Interpersonal psychotherapy

This short therapy, mainly used to treat depression, has been proven to help people with eating disorders. During interpersonal psychotherapy, the subject will not be food but the person’s current interpersonal difficulties which inevitably have consequences on his eating behavior.


Sometimes, specialized hospitalization may be necessary to increase the chances of recovery of the patient, after failure of outpatient treatment, in cases of severe weight loss and when significant health problems are detected.

Depending on the establishment, conventional specialist hospitalization or day hospitalization may be offered. For the latter, the person will go to the hospital every day of the week for treatment and will return to their home in the evening.

In a service specializing in the management of eating disorders, the patient receives care provided by a multidisciplinary team (doctor, nutritionist, psychologist, etc.). Treatment often includes refeeding, nutritional rehabilitation, psycho-educational support and psychotherapy follow-up. 

In some cases, the most serious, the medical team may decide to use nasogastric tube feeding (tube that allows entry through the nasal cavities into the stomach) or intravenous hyperalimentation. 

Our specialist’s opinion

“Very often people with anorexia are suffering, depression very often accompanies this disorder. Curing anorexia is possible but the family and loved ones must be there to bring their loved one with anorexia to awareness of their disease. Psychotherapy follow-up can be beneficial for the whole family, which is often harmed by the disease. »  

Céline BRODAR, Psychologist

Complementary approaches to anorexia

There are many dietary supplements and herbal products aimed at reducing appetite and promoting weight loss. People with eating disorders know about them and often abuse them. These products can have potentially dangerous interactions with other drugs, such as laxatives or diuretics, which are commonly used by people with anorexia and bulimia. In addition, the weight loss caused by the absorption of supplements or herbs can have serious side effects on their health. Among the most common, the person may suffer from heart rhythm disturbances (irregular heartbeats), tremors, hallucinations, insomnia, nausea, dizziness and nervousness.

Do not hesitate to discuss the potential risks of using dietary supplements or herbs with your doctor.


Yoga. Some researchers agree that yoga could have beneficial effects as a complementary treatment for eating disorders. Yoga can help these people by increasing their sense of well-being and promoting their access to relaxation.
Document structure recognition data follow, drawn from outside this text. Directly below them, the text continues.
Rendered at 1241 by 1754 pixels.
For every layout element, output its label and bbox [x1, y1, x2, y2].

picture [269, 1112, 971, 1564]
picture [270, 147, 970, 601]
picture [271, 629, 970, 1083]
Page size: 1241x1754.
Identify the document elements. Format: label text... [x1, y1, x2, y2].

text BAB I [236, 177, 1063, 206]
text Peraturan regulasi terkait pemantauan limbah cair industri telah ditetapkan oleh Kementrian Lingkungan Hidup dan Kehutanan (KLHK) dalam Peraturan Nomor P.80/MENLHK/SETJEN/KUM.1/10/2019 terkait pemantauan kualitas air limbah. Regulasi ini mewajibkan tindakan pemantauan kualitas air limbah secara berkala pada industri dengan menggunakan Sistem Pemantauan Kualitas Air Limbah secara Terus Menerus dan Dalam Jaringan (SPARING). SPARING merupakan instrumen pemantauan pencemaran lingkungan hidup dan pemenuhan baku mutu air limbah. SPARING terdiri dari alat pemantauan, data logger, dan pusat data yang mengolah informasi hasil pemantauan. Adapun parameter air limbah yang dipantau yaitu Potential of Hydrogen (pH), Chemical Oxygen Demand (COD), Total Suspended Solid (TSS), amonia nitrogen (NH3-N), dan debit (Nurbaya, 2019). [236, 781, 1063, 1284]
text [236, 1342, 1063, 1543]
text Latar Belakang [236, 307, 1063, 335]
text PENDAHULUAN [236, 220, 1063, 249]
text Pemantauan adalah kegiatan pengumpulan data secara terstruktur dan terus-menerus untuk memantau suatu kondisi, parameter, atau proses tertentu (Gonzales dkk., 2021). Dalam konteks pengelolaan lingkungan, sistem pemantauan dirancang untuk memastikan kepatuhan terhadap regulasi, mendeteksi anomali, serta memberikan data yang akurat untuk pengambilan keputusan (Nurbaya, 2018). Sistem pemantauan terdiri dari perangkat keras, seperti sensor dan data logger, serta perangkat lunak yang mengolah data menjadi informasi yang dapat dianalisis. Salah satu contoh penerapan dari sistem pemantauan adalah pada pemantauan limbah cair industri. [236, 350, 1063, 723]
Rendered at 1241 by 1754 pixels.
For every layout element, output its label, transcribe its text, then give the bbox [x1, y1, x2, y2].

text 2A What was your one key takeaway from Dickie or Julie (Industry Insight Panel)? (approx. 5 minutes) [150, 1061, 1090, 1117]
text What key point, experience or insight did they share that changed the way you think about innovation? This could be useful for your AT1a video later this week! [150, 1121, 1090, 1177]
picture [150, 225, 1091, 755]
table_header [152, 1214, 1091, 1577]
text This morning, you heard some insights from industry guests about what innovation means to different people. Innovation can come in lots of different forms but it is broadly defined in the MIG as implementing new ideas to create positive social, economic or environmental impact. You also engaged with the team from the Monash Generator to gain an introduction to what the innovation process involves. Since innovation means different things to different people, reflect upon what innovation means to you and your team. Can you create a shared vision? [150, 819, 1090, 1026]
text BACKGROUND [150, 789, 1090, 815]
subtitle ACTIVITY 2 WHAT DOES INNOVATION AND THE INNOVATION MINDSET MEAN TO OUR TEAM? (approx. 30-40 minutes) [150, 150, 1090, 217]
A recent study carried out on 54 adolescents suffering from eating disorders demonstrated a better effectiveness of standard treatment when it is coupled with supervised practice of yoga at the rate of 2 sessions per week for 8 weeks 8 .

 Art therapy. This form of therapy uses different forms of art (dance, theater, plastic and visual arts, …) as mediator and means of expression. Art therapy allows the patient to come into contact with the other by means other than by speaking. It is a new way of communication to express your emotions and your experiences.

Most people with bulimia have difficulty expressing their emotions and may resort to excessive behavior. The art therapist will be able to accompany the person to express himself, but it can also bring him a broader vision of his personality and the possibility of renewing, by the means of the creation, a living relationship with himself.

 Hypnosis. Current research, still in progress, would show some interest in the use of hypnotherapy for the treatment of eating disorders. Further studies are needed to validate its effectiveness.